╭─ DATA

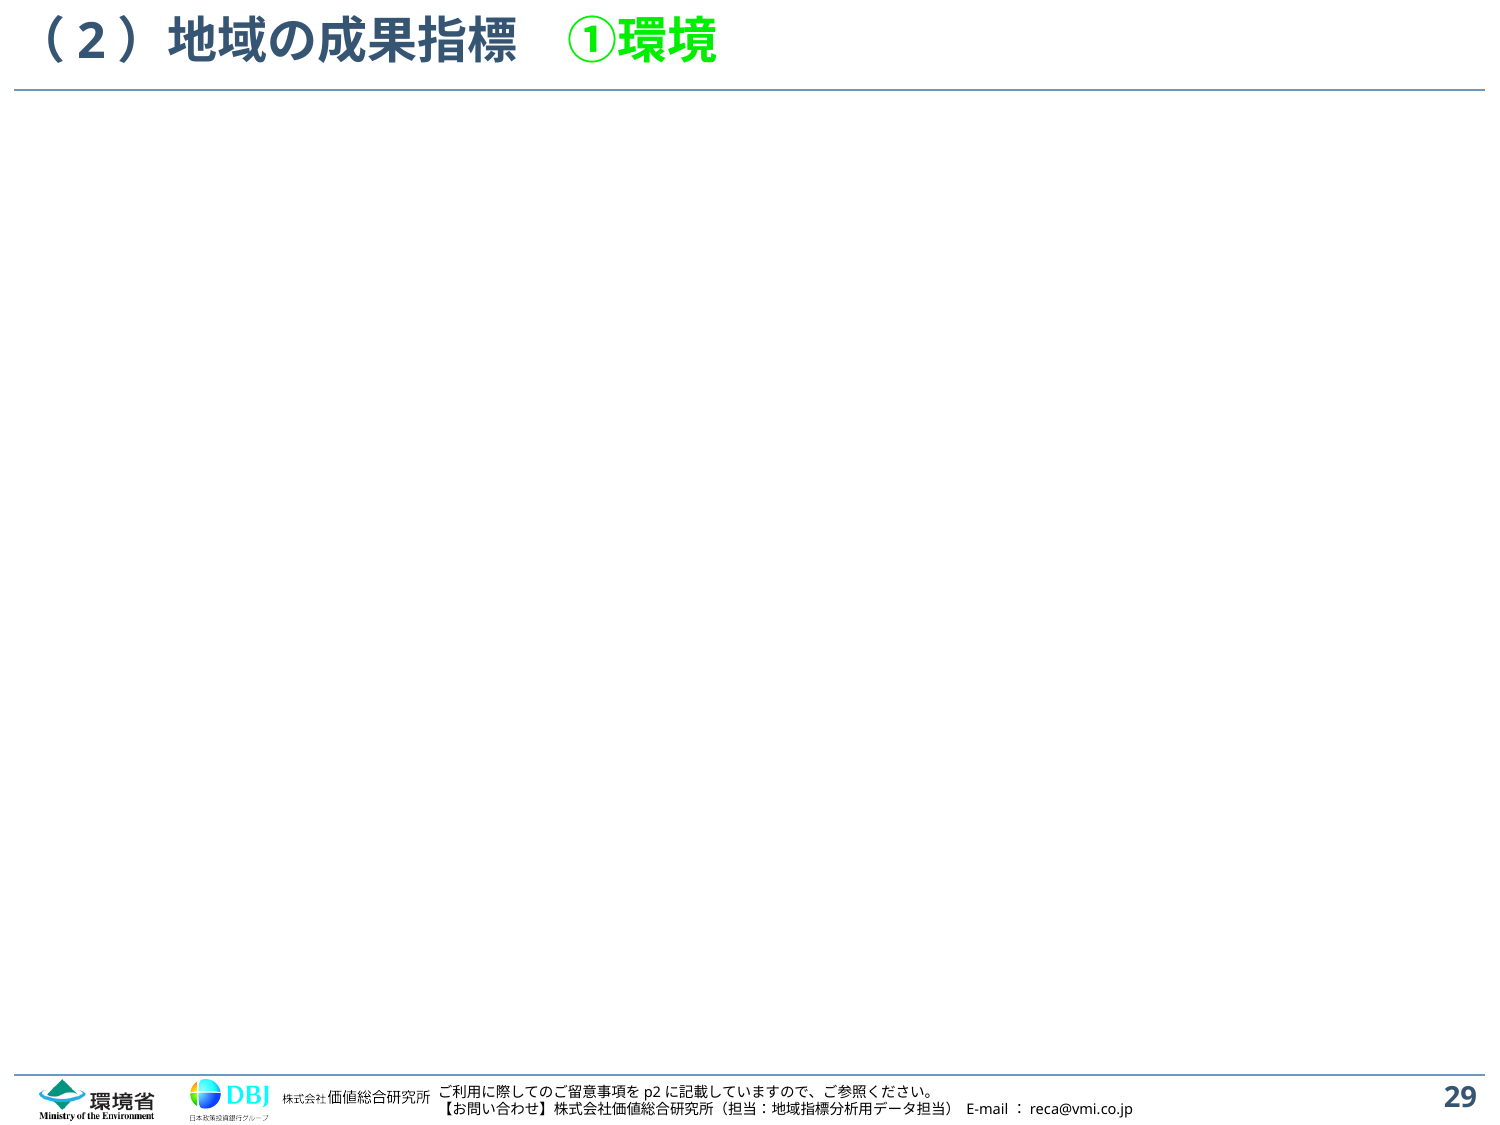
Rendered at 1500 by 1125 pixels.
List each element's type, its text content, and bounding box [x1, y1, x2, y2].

picture [36, 1079, 157, 1124]
slide_number 29 [1427, 1070, 1493, 1112]
picture [186, 1076, 434, 1125]
title （2）地域の成果指標 ①環境 [0, 0, 1500, 87]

╰─

● **TASK STATEMENT**: Copy exactly. The range runs from the line containing "List each element's" through the last line of the data.

● **FINISHED TASK**:
List each element's type, its text content, and bounding box [x1, y1, x2, y2].

picture [36, 1079, 157, 1124]
slide_number 29 [1427, 1070, 1493, 1112]
picture [186, 1076, 434, 1125]
title （2）地域の成果指標 ①環境 [0, 0, 1500, 87]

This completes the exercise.